In recognition of that work he was named National Journalist of the Year by Alzheimer’s Society, the SJA’s charity partner for the 2017 British Sport Awards and British Sports Journalism Awards sponsored by the National Lottery.
Wilson said: “I am thrilled. Like many families I have been affected by dementia as both my grandmothers had this condition and therefore it feels extra special and a little bit more personal.
“Above all, I am delighted for the families of the footballers as they have trusted us to tell their stories. They have driven the campaign to get answers from football and I am really pleased their stories are being heard.”
Through a series of interviews and investigative news reports, Jeremy has championed change since reporting how half the surviving outfield 1966 England World Cup-winning team had been diagnosed with Alzheimer’s or memory loss.
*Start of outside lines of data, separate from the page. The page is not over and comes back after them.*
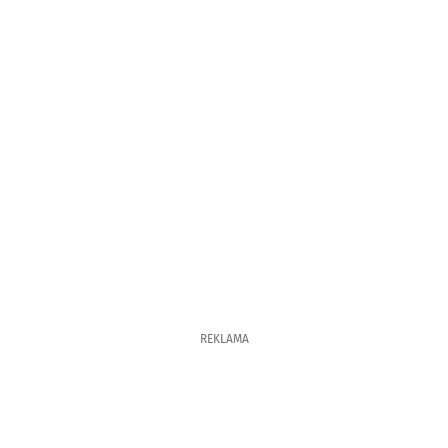
REKLAMA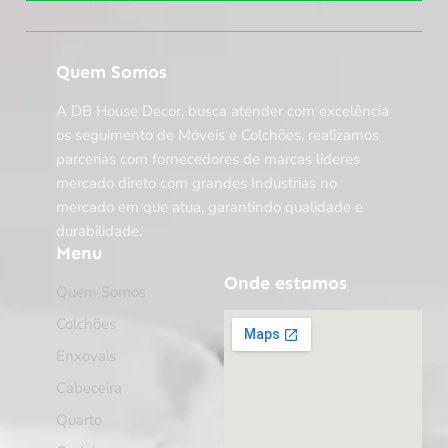
Quem Somos
A DB House Decor, busca atender com excelência
os seguimento de Móveis e Colchões, realizamos
parcerias com fornecedores de marcas lideres
mercado direto com grandes Industrias no
mercado em que atua, garantindo qualidade e
durabilidade.
Menu
Onde estamos
Quem Somos
Colchões
Enxovais
Cabeceira
Quarto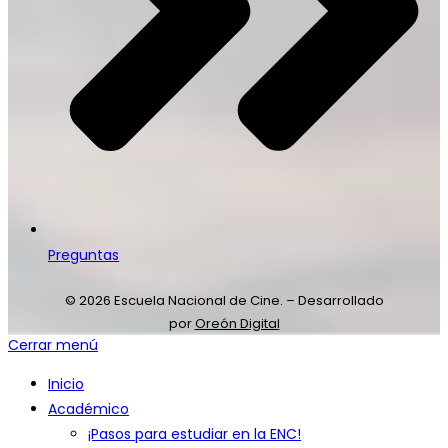
Preguntas
© 2026 Escuela Nacional de Cine. – Desarrollado
por
Oreón Digital
Cerrar menú
Inicio
Académico
¡Pasos para estudiar en la ENC!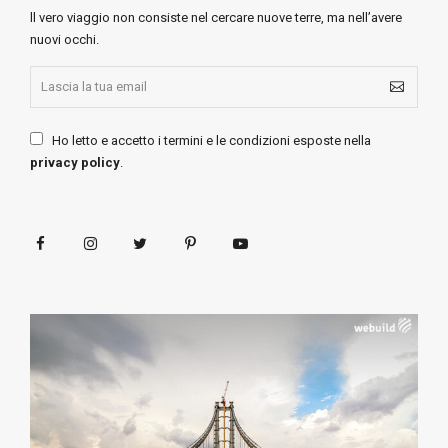
ll vero viaggio non consiste nel cercare nuove terre, ma nell’avere
nuovi occhi.
Ho letto e accetto i termini e le condizioni esposte nella
privacy policy
.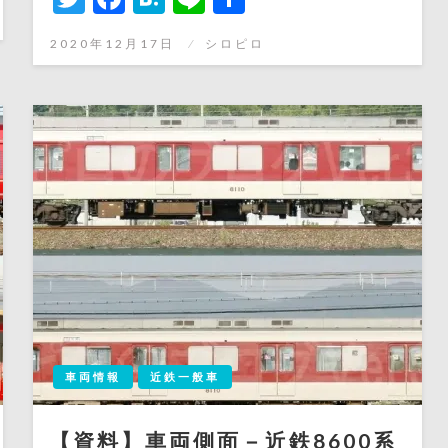
有
投
2020年12月17日
シロピロ
稿
日:
車両情報
近鉄一般車
【資料】車両側面－近鉄8600系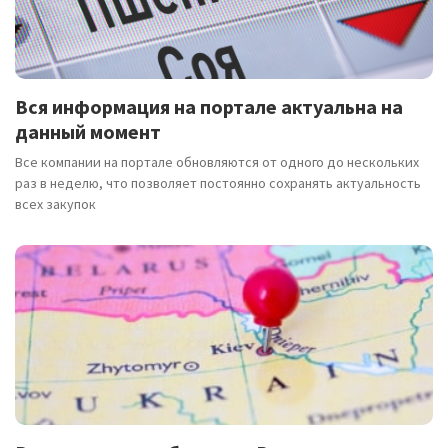
Вся информация на портале актуальна на
данный момент
Все компании на портале обновляются от одного до нескольких
раз в неделю, что позволяет постоянно сохранять актуальность
всех закупок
Last week his efforts culminated in a major breakthrough with the announcement of a major study assessing whether footballers are at greater risk of degenerative brain disease, jointly commissioned by the Football Association and Professional Footballers’ Association.
Wilson was accompanied by Dawn Astle, the daughter of former England international Jeff Astle. The family have been campaigning on what they call ‘sport’s silent scandal’ since an inquest found that Jeff died in 2002 from head injuries caused by playing football.
Dawn said: “I had to fight back the tears when it was announced that Jeremy had won. He really is a fabulous journalist but he has got a heart of gold as well.
“I feel so lucky that he has got stuck into this issue – and the work that he has done has meant that families in the world of football who are affected by dementia will get answers to their questions on the links between the two.”
Alzheimer’s Society Chief Executive Jeremy Hughes said: “With skill and sensitivity, Jeremy has done the newspaper industry proud by uniting with many retired footballers and their families to tell the moving stories of how dementia has affected them.
“His tenacious journalism prompted other families to tell their stories and was featured across other national media, including the BBC and Sky News, to tackle once and for all the taboo that has forced many people to keep dementia a secret.”
BBC Look North Health Correspondent Jamie Coulson won the Regional Journalist of the year award which was presented by last year’s winner, Emma Clayton, Lifestyle Editor at the Bradford Telegraph & Argus.
PICTURE CAPTION: Wilson is flanked by Alzheimer’s Society chief executive Jeremy Hughes, Emma Clayton of the Bradford Telegraph & Argus, who presented the award, and event host Angela Rippon.